En l’occurrence, ses effets exogènes affecteraient le pouvoir autant que ses effets endogènes seraient nuisibles au sein même de l’opposition. L’on remarquera, aussi, que les candidats à la Présidentielle recalés disposent, chacun pris isolément, d’un potentiel politique autrement plus important que celui des challengers qualifiés du président sortant ; voire plus important que le potentiel politique cumulé de ces derniers.

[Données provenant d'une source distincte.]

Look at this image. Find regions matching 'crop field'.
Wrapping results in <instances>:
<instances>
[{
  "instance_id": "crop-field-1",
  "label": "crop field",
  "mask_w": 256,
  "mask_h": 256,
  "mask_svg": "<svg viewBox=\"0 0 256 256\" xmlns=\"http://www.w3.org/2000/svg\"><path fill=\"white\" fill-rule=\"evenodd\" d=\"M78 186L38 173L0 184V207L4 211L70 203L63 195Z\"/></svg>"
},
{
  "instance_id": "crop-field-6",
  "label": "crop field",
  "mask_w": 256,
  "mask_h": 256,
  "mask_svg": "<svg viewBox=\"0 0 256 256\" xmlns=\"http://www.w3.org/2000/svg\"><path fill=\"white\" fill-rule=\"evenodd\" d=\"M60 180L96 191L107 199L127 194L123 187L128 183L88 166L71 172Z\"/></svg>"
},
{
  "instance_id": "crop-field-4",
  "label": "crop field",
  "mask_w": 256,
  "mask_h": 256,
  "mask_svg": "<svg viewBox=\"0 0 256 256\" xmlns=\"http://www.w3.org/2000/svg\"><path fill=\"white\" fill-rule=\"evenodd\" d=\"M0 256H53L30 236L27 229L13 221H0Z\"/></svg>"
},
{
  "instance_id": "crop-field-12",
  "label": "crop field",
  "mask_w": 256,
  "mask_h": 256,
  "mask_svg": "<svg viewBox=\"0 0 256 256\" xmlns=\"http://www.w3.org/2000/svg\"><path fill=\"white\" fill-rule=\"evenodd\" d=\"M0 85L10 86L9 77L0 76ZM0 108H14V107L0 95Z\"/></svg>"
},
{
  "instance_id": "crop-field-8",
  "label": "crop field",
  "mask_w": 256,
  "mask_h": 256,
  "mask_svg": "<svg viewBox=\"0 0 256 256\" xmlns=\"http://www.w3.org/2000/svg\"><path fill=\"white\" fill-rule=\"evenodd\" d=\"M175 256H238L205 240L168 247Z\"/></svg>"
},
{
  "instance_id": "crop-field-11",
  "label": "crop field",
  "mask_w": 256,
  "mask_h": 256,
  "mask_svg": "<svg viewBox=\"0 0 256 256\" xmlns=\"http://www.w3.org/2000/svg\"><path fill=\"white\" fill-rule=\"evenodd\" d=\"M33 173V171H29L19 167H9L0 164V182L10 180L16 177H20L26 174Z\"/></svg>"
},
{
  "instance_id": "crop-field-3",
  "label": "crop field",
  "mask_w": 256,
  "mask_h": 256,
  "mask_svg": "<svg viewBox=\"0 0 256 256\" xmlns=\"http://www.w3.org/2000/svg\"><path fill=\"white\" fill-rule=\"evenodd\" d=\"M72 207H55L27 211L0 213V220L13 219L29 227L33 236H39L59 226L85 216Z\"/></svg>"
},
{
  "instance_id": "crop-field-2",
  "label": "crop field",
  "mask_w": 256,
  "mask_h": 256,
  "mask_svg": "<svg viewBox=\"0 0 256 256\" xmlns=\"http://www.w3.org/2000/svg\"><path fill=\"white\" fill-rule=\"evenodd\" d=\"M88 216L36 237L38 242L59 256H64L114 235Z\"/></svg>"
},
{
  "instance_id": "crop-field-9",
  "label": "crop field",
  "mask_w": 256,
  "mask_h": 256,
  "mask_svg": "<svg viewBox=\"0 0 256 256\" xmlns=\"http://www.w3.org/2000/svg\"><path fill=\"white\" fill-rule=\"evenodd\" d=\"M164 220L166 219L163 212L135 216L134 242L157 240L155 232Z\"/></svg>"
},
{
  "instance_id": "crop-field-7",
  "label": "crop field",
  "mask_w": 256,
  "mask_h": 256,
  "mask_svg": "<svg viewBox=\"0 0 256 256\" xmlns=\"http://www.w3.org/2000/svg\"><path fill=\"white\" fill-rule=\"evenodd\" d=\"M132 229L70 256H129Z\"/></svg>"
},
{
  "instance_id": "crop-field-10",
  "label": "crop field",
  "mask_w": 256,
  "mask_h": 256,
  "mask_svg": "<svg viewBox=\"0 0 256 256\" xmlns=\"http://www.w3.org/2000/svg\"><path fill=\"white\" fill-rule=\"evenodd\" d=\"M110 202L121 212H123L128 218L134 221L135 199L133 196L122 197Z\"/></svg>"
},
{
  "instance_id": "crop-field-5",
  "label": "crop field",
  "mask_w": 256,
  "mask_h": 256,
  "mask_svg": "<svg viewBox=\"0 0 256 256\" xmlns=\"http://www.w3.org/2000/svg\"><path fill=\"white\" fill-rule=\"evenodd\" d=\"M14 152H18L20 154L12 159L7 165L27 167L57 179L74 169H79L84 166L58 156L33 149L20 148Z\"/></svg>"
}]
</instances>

Or, c’est une certitude, face au président Macky Sall, quels qu’ils soient, ses challengers ne sont pas interchangeables. De sorte que, dans le contexte d’un 2nd tour du scrutin, le report de voix, si mécanique soit-il, ne peut s’opérer qu’à la mesure et dans la mesure même du potentiel politique du candidat bénéficiaire.

Où l’on (re)découvrira, alors, immanquablement, qu’un Khalifa Sall n’est guère interchangeable avec un Ousmane Sonko, ni un Karim Wade avec un Idrissa Seck, ni un Pierre Goudiaby Atepa avec un Madické Niang, ni un Cheikh Hadjibou Soumaré avec un Cheikh Issa Sall, etc. Et c’est pure folie que de penser le contraire. L’envisager au plan politique, c’est à la fois une bêtise et une faute politique, tout simplement.

Bien joué ! sommes-nous tentés de nous écrier, en bons joueurs, à l’intention de Macky Sall. Qui plus est, c’est bougrement machiavélique de sa part, même si cette pratique dénote, tout à la fois, une injustice certaine, une iniquité certaine et une immoralité certaine doublée notoirement d’un manque d’éthique.

D’ailleurs, Macky Sall est-il jamais doué en matière d’éthique ? Ainsi, donc, le génie politique que l’on prête bien volontiers à Macky Sall a-t-il encore parlé ; et ce, avec une éloquence inégalée.

Mieux, ou pire, c’est selon, Macky Sall ne se contente pas en l’occurrence de déclarer la guerre à ses opposants : il leur fait la guerre. Et il le fait sans arborer la moindre tenue de camouflage. Il va sans dire que Macky Sall livre bataille à l’opposition, précisément parce qu’il a peur de perdre le pouvoir.

En l’espèce, sa peur s’avère stimulante, tandis qu’en face l’opposition apparait plutôt comme littéralement tenaillée par une peur paralysante.

Alors, face à cela, plus que jamais, une alternative s’impose : se résigner, ou bien tout défaire, pour tout refaire.